In a statement, Hamas noted how Daqqa’s death “took place in the occupation prisons”.

Israel’s far-right Minister of National Security Itamar Ben-Gvir – who is responsible for the Israel Prison Service – said that Israel was “not crying” over the death of Daqaa, who he referred to as a “terrorist”.

In a social media post, he said that Daqqa’s life had ended naturally and that it was not a part of the “death penalty for terrorists” as it was “supposed to” be.

Poor treatment of prisoners

Daqqa is one of the most prominent and longtime Palestinian prisoners in Israeli custody. He was arrested by Israel in 1986 for killing an Israeli soldier and has remained in prison since then. While in jail, he wrote several books, including a children’s story.

In 1999, he also got married while behind bars. Along with his wife, Sana Salameh, he welcomed a daughter – Milad – in 2020, conceived after his sperm was smuggled out of prison.

“The Israeli officers inside the prison told him they would not allow him to have a child, but he won by having Milad,” his wife told Al Jazeera.

A year later Daqqa was diagnosed with myelofibrosis – a rare form of bone marrow cancer that disrupts the body’s normal production of blood cells. Rights groups began pressuring Israel to release him on medical grounds.

Last year, Addameer, a rights group that supports Palestinian prisoners, said that Daqqa was in “dire need of urgent medical attention”, accused Israeli authorities of denying him the treatment he was prescribed, and called for his “immediate release”.

But Israel refused to free him from prison early, setting his release date for 2025.

Israeli prison authorities regularly delay checkups and urgent surgeries for Palestinian prisoners for years, according to prisoner groups.

Specialised doctors are not regularly available, except for dentists, and “over-the-counter painkillers are administered as a remedy for almost all health problems”, rights groups said in a joint report to the United Nations.
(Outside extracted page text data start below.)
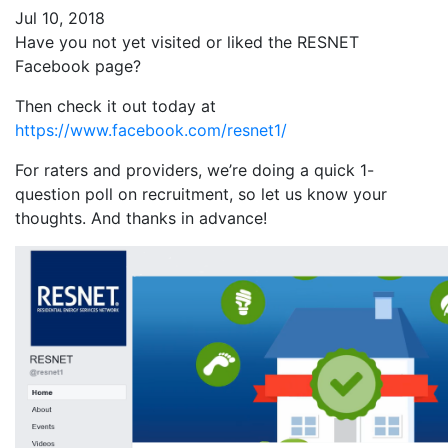
Jul 10, 2018
Have you not yet visited or liked the RESNET
Facebook page?
Then check it out today at
https://www.facebook.com/resnet1/
For raters and providers, we’re doing a quick 1-
question poll on recruitment, so let us know your
thoughts. And thanks in advance!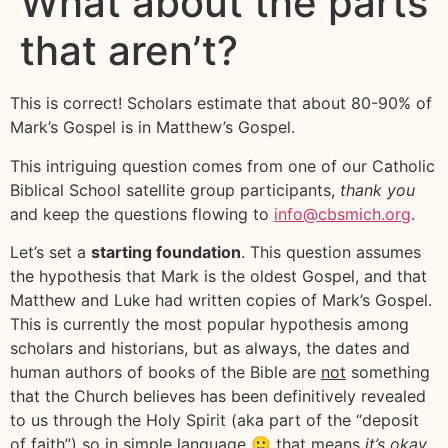
What about the parts
that aren’t?
This is correct! Scholars estimate that about 80-90% of
Mark’s Gospel is in Matthew’s Gospel.
This intriguing question comes from one of our Catholic
Biblical School satellite group participants,
thank you
and keep the questions flowing to
info@cbsmich.org
.
Let’s set a
starting foundation
. This question assumes
the hypothesis that Mark is the oldest Gospel, and that
Matthew and Luke had written copies of Mark’s Gospel.
This is currently the most popular hypothesis among
scholars and historians, but as always, the dates and
human authors of books of the Bible are
not
something
that the Church believes has been definitively revealed
to us through the Holy Spirit (aka part of the “deposit
of faith”) so in simple language 🙂 that means
it’s okay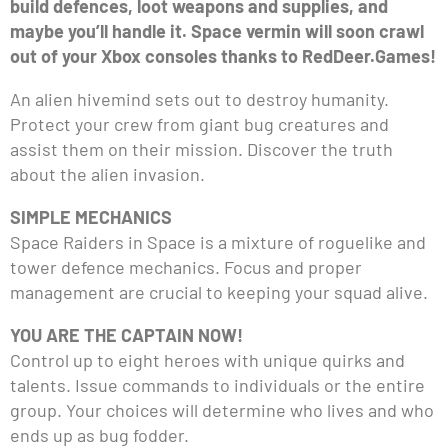
build defences, loot weapons and supplies, and
maybe you’ll handle it. Space vermin will soon crawl
out of your Xbox consoles thanks to RedDeer.Games!
An alien hivemind sets out to destroy humanity.
Protect your crew from giant bug creatures and
assist them on their mission. Discover the truth
about the alien invasion.
SIMPLE MECHANICS
Space Raiders in Space is a mixture of roguelike and
tower defence mechanics. Focus and proper
management are crucial to keeping your squad alive.
YOU ARE THE CAPTAIN NOW!
Control up to eight heroes with unique quirks and
talents. Issue commands to individuals or the entire
group. Your choices will determine who lives and who
ends up as bug fodder.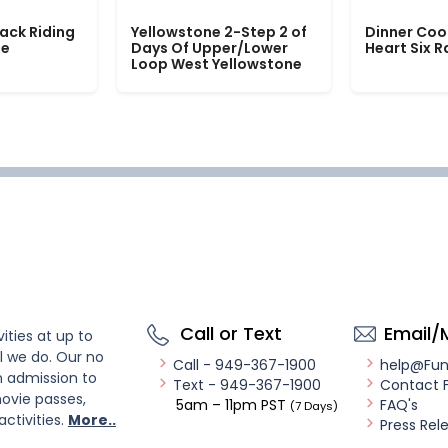
ack Riding
Yellowstone 2-Step 2 of
Dinner Coo
le
Days Of Upper/Lower
Heart Six 
Loop West Yellowstone
Call or Text
Email/
ities at up to
l we do. Our no
Call - 949-367-1900
help@Fu
n admission to
Text - 949-367-1900
Contact 
ovie passes,
5am – 11pm PST
FAQ's
(7 Days)
activities.
More..
Press Rel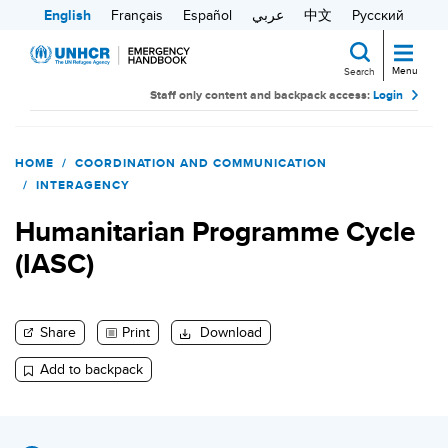
Skip
English
Français
Español
عربي
中文
Русский
to
main
Menu
Search
content
Staff only content and backpack access:
Login
Search
HOME
COORDINATION AND COMMUNICATION
INTERAGENCY
Humanitarian Programme Cycle
(IASC)
Share
Print
Download
Add to backpack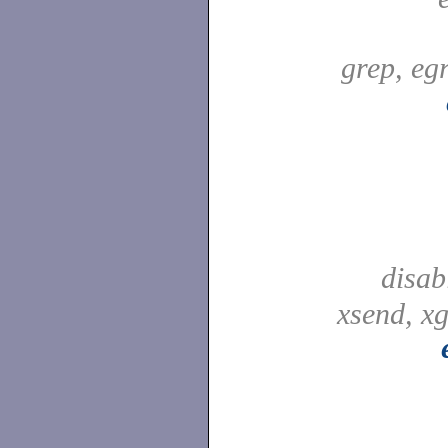
grep, egr
disab
xsend, xg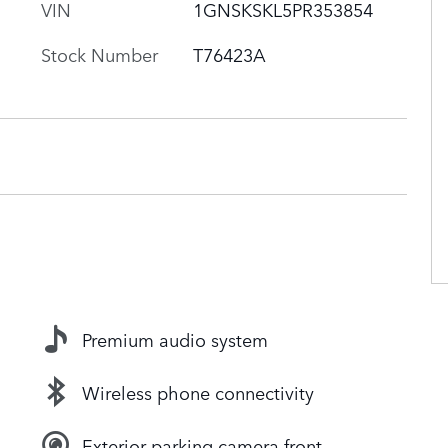
VIN
1GNSKSKL5PR353854
Stock Number
T76423A
Premium audio system
Wireless phone connectivity
Exterior parking camera front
At least 10 Palestinians have died in Israeli prisons since the Israel-Hamas war began on October 7, according to Wafa. But a Haaretz investigation said that the number was actually at least 27.

Before that, in 2020, four Palestinian prisoners died in Israeli custody; and in November 2021, Palestinian prisoner Sami Umour, 39, died after a months-long delay of an urgently needed operation for serious heart problems from which he suffered.

The delay in deciding the case of Daqqa and other sick prisoners was described by Qadura Fares, the director of the Palestinian Prisoner’s Society, the main Palestinian prisoner rights NGO, as a policy of “slow, systematic killing”.

On Sunday, after the news about Daqqa’s death was announced by Israel, tributes poured in on social media in memory of him and his work.

“He was among the most prominent prisoner intellectuals, with several works to his name, notably ‘Melting the Consciousness,’ ‘Parallel Time,’ and the novel ‘The Secret of the Oil Story,’ which received local and Arab awards,” Lema, a diplomat at the Palestine Mission to the European Union, said in a post on X.

“Daqqa leaves behind a legacy as a Palestinian hero,” she said.